(Work required):
Rename "Caracciolo" to "Caraccioli" in the rows from the first line up to and including the line with "objet rare, le", and give those lines back with nothing else changed.

Extracted entries Block Start

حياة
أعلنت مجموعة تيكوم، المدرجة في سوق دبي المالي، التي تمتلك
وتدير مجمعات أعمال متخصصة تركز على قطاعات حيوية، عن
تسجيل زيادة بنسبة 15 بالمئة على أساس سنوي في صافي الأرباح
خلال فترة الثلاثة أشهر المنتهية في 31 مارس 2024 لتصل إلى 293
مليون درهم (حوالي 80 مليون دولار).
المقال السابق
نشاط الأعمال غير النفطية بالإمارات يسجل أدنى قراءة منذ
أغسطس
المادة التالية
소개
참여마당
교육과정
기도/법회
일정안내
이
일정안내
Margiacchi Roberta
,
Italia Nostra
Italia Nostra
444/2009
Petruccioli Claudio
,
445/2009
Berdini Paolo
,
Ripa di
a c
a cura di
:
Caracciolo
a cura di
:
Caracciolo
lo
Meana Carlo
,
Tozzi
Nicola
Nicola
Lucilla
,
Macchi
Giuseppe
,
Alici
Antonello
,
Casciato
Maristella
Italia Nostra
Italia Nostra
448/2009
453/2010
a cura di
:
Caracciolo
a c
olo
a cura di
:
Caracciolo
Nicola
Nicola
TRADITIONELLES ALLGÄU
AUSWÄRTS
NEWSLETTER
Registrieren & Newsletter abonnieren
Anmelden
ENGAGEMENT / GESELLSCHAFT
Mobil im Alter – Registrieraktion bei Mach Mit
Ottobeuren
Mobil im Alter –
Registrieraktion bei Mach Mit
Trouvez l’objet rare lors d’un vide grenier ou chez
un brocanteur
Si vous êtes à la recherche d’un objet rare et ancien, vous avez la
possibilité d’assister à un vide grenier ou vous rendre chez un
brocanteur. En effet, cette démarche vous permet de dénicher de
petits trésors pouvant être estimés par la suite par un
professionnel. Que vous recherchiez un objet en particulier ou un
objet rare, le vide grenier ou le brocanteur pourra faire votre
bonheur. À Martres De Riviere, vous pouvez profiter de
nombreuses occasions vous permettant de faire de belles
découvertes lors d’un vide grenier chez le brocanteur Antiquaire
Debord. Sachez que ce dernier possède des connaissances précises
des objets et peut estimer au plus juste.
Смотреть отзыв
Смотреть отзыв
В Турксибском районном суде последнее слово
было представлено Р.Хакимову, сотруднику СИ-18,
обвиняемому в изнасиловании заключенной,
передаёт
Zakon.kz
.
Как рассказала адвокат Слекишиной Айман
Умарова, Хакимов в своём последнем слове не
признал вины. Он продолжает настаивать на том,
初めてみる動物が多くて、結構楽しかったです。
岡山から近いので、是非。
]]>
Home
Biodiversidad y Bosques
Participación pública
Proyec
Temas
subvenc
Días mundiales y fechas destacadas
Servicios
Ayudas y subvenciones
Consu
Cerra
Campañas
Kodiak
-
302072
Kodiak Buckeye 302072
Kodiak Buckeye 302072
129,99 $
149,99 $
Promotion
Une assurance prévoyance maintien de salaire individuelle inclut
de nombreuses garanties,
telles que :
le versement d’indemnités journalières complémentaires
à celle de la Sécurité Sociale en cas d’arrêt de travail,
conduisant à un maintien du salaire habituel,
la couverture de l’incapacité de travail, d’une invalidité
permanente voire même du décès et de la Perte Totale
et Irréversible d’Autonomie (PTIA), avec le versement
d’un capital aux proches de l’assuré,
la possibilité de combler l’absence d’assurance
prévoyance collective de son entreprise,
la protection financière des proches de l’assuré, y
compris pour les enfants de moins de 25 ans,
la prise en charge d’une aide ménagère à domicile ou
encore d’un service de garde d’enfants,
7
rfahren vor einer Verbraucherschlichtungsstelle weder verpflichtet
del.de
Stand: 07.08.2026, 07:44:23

Extracted entries Block End

(Written response):
حياة
أعلنت مجموعة تيكوم، المدرجة في سوق دبي المالي، التي تمتلك
وتدير مجمعات أعمال متخصصة تركز على قطاعات حيوية، عن
تسجيل زيادة بنسبة 15 بالمئة على أساس سنوي في صافي الأرباح
خلال فترة الثلاثة أشهر المنتهية في 31 مارس 2024 لتصل إلى 293
مليون درهم (حوالي 80 مليون دولار).
المقال السابق
نشاط الأعمال غير النفطية بالإمارات يسجل أدنى قراءة منذ
أغسطس
المادة التالية
소개
참여마당
교육과정
기도/법회
일정안내
이
일정안내
Margiacchi Roberta
,
Italia Nostra
Italia Nostra
444/2009
Petruccioli Claudio
,
445/2009
Berdini Paolo
,
Ripa di
a c
a cura di
:
Caraccioli
a cura di
:
Caraccioli
lo
Meana Carlo
,
Tozzi
Nicola
Nicola
Lucilla
,
Macchi
Giuseppe
,
Alici
Antonello
,
Casciato
Maristella
Italia Nostra
Italia Nostra
448/2009
453/2010
a cura di
:
Caraccioli
a c
olo
a cura di
:
Caraccioli
Nicola
Nicola
TRADITIONELLES ALLGÄU
AUSWÄRTS
NEWSLETTER
Registrieren & Newsletter abonnieren
Anmelden
ENGAGEMENT / GESELLSCHAFT
Mobil im Alter – Registrieraktion bei Mach Mit
Ottobeuren
Mobil im Alter –
Registrieraktion bei Mach Mit
Trouvez l’objet rare lors d’un vide grenier ou chez
un brocanteur
Si vous êtes à la recherche d’un objet rare et ancien, vous avez la
possibilité d’assister à un vide grenier ou vous rendre chez un
brocanteur. En effet, cette démarche vous permet de dénicher de
petits trésors pouvant être estimés par la suite par un
professionnel. Que vous recherchiez un objet en particulier ou un
objet rare, le vide grenier ou le brocanteur pourra faire votre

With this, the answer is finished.